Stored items
■ ■ ■ ■

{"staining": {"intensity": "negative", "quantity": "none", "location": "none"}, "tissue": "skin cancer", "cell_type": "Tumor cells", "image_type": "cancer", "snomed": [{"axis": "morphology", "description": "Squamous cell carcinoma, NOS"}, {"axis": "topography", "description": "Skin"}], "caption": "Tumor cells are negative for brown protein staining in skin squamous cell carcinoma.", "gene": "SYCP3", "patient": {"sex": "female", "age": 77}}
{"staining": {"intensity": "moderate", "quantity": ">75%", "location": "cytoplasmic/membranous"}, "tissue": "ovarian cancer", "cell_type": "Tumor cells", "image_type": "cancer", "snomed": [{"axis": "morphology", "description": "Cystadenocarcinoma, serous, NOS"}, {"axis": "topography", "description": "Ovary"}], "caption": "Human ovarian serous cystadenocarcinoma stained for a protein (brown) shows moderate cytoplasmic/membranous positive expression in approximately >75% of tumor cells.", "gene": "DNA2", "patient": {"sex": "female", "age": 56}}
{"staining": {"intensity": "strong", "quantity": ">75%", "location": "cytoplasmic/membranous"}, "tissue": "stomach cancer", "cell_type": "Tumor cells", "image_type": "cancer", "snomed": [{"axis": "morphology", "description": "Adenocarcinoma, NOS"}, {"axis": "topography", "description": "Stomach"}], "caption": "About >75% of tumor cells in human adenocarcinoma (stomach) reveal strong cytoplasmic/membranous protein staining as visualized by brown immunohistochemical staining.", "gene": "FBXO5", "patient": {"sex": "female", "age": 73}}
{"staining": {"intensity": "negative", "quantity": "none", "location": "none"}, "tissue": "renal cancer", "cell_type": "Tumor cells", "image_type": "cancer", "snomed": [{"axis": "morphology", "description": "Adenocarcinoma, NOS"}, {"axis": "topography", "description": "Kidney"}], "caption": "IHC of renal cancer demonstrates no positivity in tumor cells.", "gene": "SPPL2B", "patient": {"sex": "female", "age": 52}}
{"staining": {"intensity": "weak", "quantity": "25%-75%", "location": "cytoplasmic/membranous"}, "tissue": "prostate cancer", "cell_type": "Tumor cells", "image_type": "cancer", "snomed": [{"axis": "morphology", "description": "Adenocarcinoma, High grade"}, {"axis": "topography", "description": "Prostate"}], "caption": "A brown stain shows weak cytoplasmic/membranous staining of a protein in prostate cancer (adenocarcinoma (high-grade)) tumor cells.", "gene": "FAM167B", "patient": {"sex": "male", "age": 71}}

■ ■ ■ ■

EXERCISE OBJECTIVE: Report every line of the entries that carries the word "shows".

TASK RESPONSE:
{"staining": {"intensity": "moderate", "quantity": ">75%", "location": "cytoplasmic/membranous"}, "tissue": "ovarian cancer", "cell_type": "Tumor cells", "image_type": "cancer", "snomed": [{"axis": "morphology", "description": "Cystadenocarcinoma, serous, NOS"}, {"axis": "topography", "description": "Ovary"}], "caption": "Human ovarian serous cystadenocarcinoma stained for a protein (brown) shows moderate cytoplasmic/membranous positive expression in approximately >75% of tumor cells.", "gene": "DNA2", "patient": {"sex": "female", "age": 56}}
{"staining": {"intensity": "weak", "quantity": "25%-75%", "location": "cytoplasmic/membranous"}, "tissue": "prostate cancer", "cell_type": "Tumor cells", "image_type": "cancer", "snomed": [{"axis": "morphology", "description": "Adenocarcinoma, High grade"}, {"axis": "topography", "description": "Prostate"}], "caption": "A brown stain shows weak cytoplasmic/membranous staining of a protein in prostate cancer (adenocarcinoma (high-grade)) tumor cells.", "gene": "FAM167B", "patient": {"sex": "male", "age": 71}}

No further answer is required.